PROBLEM REQUIREMENTS — Copy out the records word for word, from the start down through the line containing "locality: Sandy river", including that line.

MATERIAL PROVIDED —

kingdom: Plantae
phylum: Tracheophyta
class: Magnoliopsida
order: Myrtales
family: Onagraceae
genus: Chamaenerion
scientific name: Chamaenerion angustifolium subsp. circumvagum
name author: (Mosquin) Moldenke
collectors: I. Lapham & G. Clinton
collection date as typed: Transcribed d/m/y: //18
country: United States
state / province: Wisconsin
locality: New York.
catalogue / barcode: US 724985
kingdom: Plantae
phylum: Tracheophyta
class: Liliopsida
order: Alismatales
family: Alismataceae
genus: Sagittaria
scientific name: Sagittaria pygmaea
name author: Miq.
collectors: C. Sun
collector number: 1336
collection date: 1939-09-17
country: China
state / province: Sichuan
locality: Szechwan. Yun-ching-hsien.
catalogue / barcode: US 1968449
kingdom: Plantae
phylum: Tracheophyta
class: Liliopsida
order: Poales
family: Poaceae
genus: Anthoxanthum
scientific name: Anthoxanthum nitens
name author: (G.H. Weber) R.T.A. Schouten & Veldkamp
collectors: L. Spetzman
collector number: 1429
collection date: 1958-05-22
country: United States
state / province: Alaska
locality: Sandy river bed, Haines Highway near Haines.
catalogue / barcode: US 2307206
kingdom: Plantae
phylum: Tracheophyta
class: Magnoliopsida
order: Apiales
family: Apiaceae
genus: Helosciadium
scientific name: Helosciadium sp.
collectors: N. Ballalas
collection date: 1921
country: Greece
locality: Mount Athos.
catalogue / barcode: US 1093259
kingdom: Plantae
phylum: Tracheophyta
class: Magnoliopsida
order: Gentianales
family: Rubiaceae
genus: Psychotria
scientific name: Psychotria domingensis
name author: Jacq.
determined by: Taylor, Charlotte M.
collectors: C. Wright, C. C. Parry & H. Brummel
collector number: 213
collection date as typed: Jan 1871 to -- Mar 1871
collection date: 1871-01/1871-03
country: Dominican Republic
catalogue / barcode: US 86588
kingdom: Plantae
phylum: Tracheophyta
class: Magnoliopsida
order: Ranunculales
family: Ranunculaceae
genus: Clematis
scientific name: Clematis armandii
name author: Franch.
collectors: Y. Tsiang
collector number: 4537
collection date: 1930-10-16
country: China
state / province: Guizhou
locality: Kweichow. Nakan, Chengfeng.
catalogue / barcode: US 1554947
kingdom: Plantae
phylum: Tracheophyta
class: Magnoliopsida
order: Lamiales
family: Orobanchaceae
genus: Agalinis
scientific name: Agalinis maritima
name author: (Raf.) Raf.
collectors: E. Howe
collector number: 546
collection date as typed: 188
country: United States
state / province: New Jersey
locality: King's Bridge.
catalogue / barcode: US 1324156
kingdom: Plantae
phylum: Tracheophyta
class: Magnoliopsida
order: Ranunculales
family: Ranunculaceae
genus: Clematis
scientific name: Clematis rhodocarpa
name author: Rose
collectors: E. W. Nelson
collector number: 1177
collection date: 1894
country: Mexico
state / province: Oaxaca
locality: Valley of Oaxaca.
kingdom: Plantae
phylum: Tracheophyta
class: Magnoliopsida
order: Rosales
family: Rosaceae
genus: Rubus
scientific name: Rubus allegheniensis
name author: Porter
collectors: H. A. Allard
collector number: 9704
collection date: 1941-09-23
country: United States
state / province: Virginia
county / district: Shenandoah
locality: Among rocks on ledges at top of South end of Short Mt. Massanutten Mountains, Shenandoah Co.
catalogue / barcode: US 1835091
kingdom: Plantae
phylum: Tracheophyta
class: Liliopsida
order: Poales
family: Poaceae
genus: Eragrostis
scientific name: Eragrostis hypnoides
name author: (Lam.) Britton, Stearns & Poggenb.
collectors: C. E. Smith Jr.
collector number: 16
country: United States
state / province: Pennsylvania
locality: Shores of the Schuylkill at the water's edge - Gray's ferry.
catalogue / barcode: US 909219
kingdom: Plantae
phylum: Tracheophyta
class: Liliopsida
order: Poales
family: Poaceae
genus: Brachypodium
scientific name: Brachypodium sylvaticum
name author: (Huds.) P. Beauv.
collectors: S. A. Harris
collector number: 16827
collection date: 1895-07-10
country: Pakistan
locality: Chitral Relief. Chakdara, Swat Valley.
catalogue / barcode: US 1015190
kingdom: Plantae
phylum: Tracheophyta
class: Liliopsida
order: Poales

RESPONSE TO THE EXERCISE —
kingdom: Plantae
phylum: Tracheophyta
class: Magnoliopsida
order: Myrtales
family: Onagraceae
genus: Chamaenerion
scientific name: Chamaenerion angustifolium subsp. circumvagum
name author: (Mosquin) Moldenke
collectors: I. Lapham & G. Clinton
collection date as typed: Transcribed d/m/y: //18
country: United States
state / province: Wisconsin
locality: New York.
catalogue / barcode: US 724985
kingdom: Plantae
phylum: Tracheophyta
class: Liliopsida
order: Alismatales
family: Alismataceae
genus: Sagittaria
scientific name: Sagittaria pygmaea
name author: Miq.
collectors: C. Sun
collector number: 1336
collection date: 1939-09-17
country: China
state / province: Sichuan
locality: Szechwan. Yun-ching-hsien.
catalogue / barcode: US 1968449
kingdom: Plantae
phylum: Tracheophyta
class: Liliopsida
order: Poales
family: Poaceae
genus: Anthoxanthum
scientific name: Anthoxanthum nitens
name author: (G.H. Weber) R.T.A. Schouten & Veldkamp
collectors: L. Spetzman
collector number: 1429
collection date: 1958-05-22
country: United States
state / province: Alaska
locality: Sandy river bed, Haines Highway near Haines.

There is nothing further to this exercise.